Risk-standardized mortality rates (RSMRs) have recently been shown to outperform facility case volume as a proxy for surgical quality in lung and gastrointestinal cancer. The aim of this study was to investigate RSMR as a surgical quality metric in primary CNS cancer.

METHODS

This retrospective observational cohort study used data from the National Cancer Database, a population-based oncology outcomes database sourced from more than 1500 institutions in the United States, and included adult patients 18 years of age and older who were diagnosed with glioblastoma, pituitary adenoma, or meningioma and were treated with surgery. For each group, RSMR quintiles and annual volume were calculated in a training set (2009–2013) and these thresholds were applied to the validation set (2014–2018). In this paper, the authors compared the effectiveness and efficiency of facility volume–based versus RSMR-based hospital centralization models and evaluated the overlap between the two systems.

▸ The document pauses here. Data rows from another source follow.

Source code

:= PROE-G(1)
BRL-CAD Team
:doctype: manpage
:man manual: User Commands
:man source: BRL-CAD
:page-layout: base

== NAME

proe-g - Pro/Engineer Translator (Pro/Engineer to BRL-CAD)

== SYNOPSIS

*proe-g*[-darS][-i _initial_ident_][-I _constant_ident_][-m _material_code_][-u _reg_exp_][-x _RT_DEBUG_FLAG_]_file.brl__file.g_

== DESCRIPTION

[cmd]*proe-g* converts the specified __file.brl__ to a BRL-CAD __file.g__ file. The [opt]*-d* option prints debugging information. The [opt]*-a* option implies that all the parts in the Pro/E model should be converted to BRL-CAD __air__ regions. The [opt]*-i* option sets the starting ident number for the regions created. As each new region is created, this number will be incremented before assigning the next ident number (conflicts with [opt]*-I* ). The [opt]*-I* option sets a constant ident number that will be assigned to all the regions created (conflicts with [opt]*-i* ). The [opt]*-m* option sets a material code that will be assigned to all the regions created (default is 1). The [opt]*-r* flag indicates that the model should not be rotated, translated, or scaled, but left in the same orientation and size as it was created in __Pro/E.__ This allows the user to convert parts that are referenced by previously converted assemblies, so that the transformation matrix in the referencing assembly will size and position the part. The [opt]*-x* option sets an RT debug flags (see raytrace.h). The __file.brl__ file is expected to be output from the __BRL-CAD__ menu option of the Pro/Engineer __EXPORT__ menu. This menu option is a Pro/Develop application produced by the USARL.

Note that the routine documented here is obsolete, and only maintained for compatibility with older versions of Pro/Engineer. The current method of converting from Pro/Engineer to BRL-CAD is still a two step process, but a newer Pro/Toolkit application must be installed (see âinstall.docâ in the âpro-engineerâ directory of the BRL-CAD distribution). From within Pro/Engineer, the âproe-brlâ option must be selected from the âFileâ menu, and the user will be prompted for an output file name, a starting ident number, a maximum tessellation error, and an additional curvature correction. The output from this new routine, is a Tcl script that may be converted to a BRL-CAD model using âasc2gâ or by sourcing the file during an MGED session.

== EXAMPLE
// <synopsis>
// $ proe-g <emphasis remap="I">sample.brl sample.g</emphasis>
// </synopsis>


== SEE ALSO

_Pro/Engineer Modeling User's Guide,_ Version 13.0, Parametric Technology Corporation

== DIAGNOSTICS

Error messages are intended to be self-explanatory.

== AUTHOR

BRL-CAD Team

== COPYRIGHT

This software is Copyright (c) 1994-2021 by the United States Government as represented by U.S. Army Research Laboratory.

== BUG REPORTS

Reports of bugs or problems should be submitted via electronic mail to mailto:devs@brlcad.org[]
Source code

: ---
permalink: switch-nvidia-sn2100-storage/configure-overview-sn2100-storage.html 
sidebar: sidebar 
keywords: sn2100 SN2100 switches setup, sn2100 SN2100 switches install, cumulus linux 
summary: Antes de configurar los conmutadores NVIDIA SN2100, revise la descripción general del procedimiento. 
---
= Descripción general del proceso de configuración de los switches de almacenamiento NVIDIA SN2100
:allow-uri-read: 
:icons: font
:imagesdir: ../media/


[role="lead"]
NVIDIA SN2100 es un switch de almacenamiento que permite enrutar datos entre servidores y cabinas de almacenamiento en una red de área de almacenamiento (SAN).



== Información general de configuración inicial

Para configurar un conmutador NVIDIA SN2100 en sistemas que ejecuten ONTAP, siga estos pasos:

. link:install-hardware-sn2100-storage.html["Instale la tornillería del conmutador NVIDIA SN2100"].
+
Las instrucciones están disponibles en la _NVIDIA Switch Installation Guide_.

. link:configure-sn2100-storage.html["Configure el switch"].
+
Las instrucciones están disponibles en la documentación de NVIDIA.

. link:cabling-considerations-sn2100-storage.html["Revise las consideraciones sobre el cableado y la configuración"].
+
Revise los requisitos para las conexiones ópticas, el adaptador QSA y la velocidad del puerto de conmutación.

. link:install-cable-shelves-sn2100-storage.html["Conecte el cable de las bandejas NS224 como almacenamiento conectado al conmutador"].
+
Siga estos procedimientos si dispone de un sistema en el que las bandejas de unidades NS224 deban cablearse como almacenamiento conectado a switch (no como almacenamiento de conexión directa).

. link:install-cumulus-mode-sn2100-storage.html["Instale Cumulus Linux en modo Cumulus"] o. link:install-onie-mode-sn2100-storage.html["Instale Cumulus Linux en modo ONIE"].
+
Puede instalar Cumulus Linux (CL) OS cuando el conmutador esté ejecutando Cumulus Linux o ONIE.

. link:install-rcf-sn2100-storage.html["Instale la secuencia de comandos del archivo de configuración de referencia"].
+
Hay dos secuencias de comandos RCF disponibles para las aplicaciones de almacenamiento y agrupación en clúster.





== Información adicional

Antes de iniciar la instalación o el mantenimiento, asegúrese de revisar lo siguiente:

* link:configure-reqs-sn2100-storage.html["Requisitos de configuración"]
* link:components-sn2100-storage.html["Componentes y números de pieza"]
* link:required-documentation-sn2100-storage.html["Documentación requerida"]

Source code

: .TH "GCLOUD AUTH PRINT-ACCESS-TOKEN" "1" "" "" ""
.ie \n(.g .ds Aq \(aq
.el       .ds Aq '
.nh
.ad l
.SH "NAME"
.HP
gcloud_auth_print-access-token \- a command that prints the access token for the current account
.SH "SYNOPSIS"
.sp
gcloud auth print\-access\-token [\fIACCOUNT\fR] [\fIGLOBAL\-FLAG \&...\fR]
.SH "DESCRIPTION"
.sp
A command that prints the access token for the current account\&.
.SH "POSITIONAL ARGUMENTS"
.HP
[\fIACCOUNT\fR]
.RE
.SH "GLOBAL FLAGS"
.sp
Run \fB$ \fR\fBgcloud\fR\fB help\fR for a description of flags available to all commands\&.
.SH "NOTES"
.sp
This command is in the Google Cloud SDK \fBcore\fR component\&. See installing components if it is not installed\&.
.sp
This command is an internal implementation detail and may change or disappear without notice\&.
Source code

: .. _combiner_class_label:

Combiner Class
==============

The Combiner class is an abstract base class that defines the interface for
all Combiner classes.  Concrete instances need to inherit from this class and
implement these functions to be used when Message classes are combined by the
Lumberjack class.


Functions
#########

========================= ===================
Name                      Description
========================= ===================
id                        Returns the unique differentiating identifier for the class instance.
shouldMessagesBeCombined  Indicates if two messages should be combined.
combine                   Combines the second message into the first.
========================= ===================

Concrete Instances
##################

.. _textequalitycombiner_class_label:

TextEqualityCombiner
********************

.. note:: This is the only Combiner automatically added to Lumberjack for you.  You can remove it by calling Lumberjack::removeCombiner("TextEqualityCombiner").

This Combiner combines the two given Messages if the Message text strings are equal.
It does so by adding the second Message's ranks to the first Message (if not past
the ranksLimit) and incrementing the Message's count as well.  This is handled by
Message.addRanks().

A patterns-of-care analysis was also performed to explore socioeconomic predictors of being treated at better-performing treating facilities.

RESULTS

A total of 37,838 meningioma, 21,189 pituitary adenoma, and 30,788 glioblastoma patients were surgically treated from 2014 to 2018. There were substantial differences between RSMR and facility volume classification schemes among all tumor types. In an RSMR-based centralization model, an average of 36 patients undergoing glioblastoma surgery would need to relocate to a low-mortality hospital to prevent one 30-day mortality following surgery, whereas 46 would need to relocate to a high-volume hospital. For pituitary adenoma and meningioma, both metrics were inefficient in centralizing care to reduce surgical mortality. Additionally, overall survival for glioblastoma patients was better modeled in an RSMR classification scheme. Analyses to investigate the impact of care disparities found that Black and Hispanic patients, patients earning less than $38,000, and uninsured patients were more likely to be treated at high-mortality hospitals.

CONCLUSIONS

RSMR is more effective and efficient than a traditional volume-based approach for preventing early postoperative death in glioblastoma surgery. These data have important implications for future quality-related studies in neurosurgical oncology and may be relevant for healthcare/insurance payments, hospital evaluation assessments, healthcare disparities, and the standardization of care across hospitals.